▸ Transcribed page contents:
================
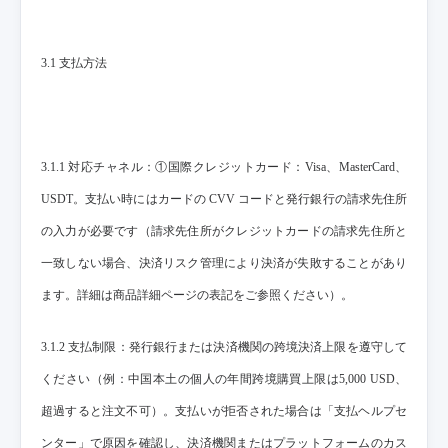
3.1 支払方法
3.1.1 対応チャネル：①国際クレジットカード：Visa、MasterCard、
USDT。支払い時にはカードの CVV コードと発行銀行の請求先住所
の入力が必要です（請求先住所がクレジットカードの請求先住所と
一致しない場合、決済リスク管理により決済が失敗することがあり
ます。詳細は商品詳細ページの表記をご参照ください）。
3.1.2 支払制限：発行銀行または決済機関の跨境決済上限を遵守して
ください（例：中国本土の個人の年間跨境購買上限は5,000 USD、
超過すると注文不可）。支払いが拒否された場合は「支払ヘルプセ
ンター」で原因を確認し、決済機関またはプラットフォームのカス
================
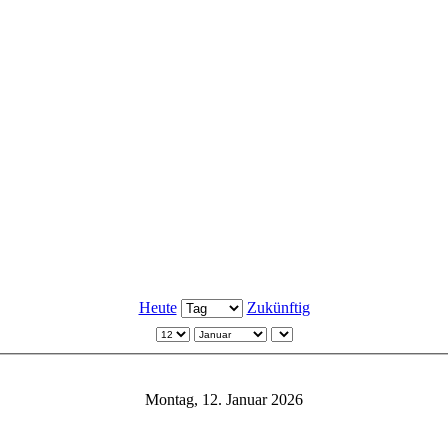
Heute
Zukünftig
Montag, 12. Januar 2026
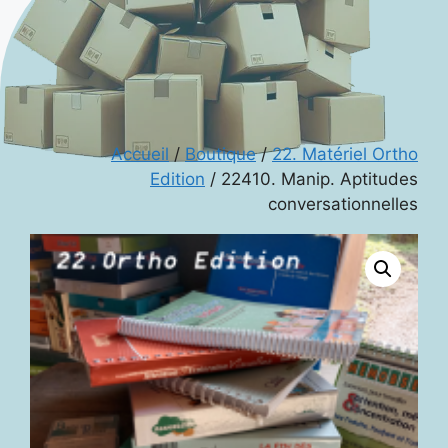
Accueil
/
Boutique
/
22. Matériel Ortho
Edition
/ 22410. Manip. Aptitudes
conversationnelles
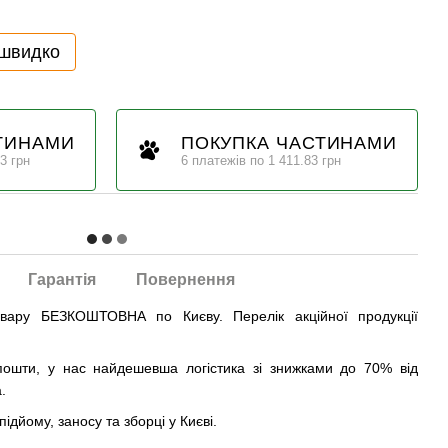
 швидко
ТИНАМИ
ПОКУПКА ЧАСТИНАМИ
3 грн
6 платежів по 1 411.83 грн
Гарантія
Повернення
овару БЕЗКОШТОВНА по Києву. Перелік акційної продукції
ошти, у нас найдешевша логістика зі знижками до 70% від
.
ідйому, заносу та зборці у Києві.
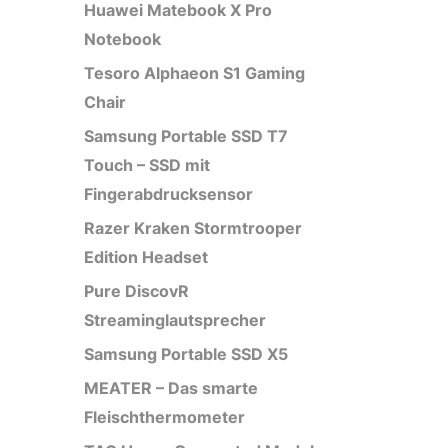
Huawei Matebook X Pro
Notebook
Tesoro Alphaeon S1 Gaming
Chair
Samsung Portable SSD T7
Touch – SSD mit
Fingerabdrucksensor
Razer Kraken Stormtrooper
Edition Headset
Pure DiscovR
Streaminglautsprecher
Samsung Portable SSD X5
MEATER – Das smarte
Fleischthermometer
================
▸ PROBLEM REQUIREMENTS:
Swap "Notebook" for "Laptop" in the rows starting with the line with "Huawei Matebook X Pro" and going on through the line with "Fleischthermometer", and give those lines again with nothing else altered.

▸ WRITTEN RESPONSE:
Huawei Matebook X Pro
Laptop
Tesoro Alphaeon S1 Gaming
Chair
Samsung Portable SSD T7
Touch – SSD mit
Fingerabdrucksensor
Razer Kraken Stormtrooper
Edition Headset
Pure DiscovR
Streaminglautsprecher
Samsung Portable SSD X5
MEATER – Das smarte
Fleischthermometer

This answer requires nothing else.